─── DATA FOR THIS EXERCISE

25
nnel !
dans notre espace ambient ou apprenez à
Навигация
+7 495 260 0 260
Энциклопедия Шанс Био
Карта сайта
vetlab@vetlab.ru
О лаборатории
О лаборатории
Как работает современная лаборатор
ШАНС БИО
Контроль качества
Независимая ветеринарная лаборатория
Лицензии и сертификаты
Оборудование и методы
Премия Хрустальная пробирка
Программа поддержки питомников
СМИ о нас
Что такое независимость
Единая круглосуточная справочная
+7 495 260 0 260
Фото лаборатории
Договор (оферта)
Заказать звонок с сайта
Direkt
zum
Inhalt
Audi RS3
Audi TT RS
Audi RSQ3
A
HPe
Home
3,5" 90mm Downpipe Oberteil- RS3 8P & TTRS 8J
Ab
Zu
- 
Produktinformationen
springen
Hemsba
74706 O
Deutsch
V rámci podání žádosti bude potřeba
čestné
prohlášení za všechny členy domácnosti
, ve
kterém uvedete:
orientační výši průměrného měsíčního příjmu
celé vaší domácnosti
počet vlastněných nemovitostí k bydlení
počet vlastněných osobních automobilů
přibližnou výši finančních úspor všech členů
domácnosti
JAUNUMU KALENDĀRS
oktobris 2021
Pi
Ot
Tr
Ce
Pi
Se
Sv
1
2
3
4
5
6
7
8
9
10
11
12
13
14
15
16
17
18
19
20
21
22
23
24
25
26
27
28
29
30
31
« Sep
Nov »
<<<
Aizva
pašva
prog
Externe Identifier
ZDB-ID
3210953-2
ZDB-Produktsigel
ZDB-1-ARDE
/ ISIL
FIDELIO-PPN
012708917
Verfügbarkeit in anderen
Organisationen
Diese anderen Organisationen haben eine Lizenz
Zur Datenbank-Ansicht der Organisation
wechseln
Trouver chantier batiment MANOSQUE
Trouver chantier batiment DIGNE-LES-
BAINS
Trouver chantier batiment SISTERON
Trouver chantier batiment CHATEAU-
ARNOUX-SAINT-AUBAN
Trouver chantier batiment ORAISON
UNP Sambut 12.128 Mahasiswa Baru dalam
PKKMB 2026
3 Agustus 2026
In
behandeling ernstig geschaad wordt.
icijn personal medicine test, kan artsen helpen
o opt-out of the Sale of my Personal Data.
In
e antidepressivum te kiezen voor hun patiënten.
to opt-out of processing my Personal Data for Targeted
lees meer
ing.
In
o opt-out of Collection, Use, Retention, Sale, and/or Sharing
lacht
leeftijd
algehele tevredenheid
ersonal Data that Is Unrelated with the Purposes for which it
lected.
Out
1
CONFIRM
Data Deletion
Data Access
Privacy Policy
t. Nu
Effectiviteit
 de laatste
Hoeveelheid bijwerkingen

──────

● WHAT TO DO
Please render the rows above, from the first line through the line containing "Trouver chantier batiment SISTERON" (both included), as a Markdown table with the columns No. and Text. Number each line and leave out blank lines.

● SOLUTION TO THIS PROBLEM
| No. | Text |
|---|---|
| 1 | 25 |
| 2 | nnel ! |
| 3 | dans notre espace ambient ou apprenez à |
| 4 | Навигация |
| 5 | +7 495 260 0 260 |
| 6 | Энциклопедия Шанс Био |
| 7 | Карта сайта |
| 8 | vetlab@vetlab.ru |
| 9 | О лаборатории |
| 10 | О лаборатории |
| 11 | Как работает современная лаборатор |
| 12 | ШАНС БИО |
| 13 | Контроль качества |
| 14 | Независимая ветеринарная лаборатория |
| 15 | Лицензии и сертификаты |
| 16 | Оборудование и методы |
| 17 | Премия Хрустальная пробирка |
| 18 | Программа поддержки питомников |
| 19 | СМИ о нас |
| 20 | Что такое независимость |
| 21 | Единая круглосуточная справочная |
| 22 | +7 495 260 0 260 |
| 23 | Фото лаборатории |
| 24 | Договор (оферта) |
| 25 | Заказать звонок с сайта |
| 26 | Direkt |
| 27 | zum |
| 28 | Inhalt |
| 29 | Audi RS3 |
| 30 | Audi TT RS |
| 31 | Audi RSQ3 |
| 32 | A |
| 33 | HPe |
| 34 | Home |
| 35 | 3,5" 90mm Downpipe Oberteil- RS3 8P & TTRS 8J |
| 36 | Ab |
| 37 | Zu |
| 38 | -  |
| 39 | Produktinformationen |
| 40 | springen |
| 41 | Hemsba |
| 42 | 74706 O |
| 43 | Deutsch |
| 44 | V rámci podání žádosti bude potřeba |
| 45 | čestné |
| 46 | prohlášení za všechny členy domácnosti |
| 47 | , ve |
| 48 | kterém uvedete: |
| 49 | orientační výši průměrného měsíčního příjmu |
| 50 | celé vaší domácnosti |
| 51 | počet vlastněných nemovitostí k bydlení |
| 52 | počet vlastněných osobních automobilů |
| 53 | přibližnou výši finančních úspor všech členů |
| 54 | domácnosti |
| 55 | JAUNUMU KALENDĀRS |
| 56 | oktobris 2021 |
| 57 | Pi |
| 58 | Ot |
| 59 | Tr |
| 60 | Ce |
| 61 | Pi |
| 62 | Se |
| 63 | Sv |
| 64 | 1 |
| 65 | 2 |
| 66 | 3 |
| 67 | 4 |
| 68 | 5 |
| 69 | 6 |
| 70 | 7 |
| 71 | 8 |
| 72 | 9 |
| 73 | 10 |
| 74 | 11 |
| 75 | 12 |
| 76 | 13 |
| 77 | 14 |
| 78 | 15 |
| 79 | 16 |
| 80 | 17 |
| 81 | 18 |
| 82 | 19 |
| 83 | 20 |
| 84 | 21 |
| 85 | 22 |
| 86 | 23 |
| 87 | 24 |
| 88 | 25 |
| 89 | 26 |
| 90 | 27 |
| 91 | 28 |
| 92 | 29 |
| 93 | 30 |
| 94 | 31 |
| 95 | « Sep |
| 96 | Nov » |
| 97 | <<< |
| 98 | Aizva |
| 99 | pašva |
| 100 | prog |
| 101 | Externe Identifier |
| 102 | ZDB-ID |
| 103 | 3210953-2 |
| 104 | ZDB-Produktsigel |
| 105 | ZDB-1-ARDE |
| 106 | / ISIL |
| 107 | FIDELIO-PPN |
| 108 | 012708917 |
| 109 | Verfügbarkeit in anderen |
| 110 | Organisationen |
| 111 | Diese anderen Organisationen haben eine Lizenz |
| 112 | Zur Datenbank-Ansicht der Organisation |
| 113 | wechseln |
| 114 | Trouver chantier batiment MANOSQUE |
| 115 | Trouver chantier batiment DIGNE-LES- |
| 116 | BAINS |
| 117 | Trouver chantier batiment SISTERON |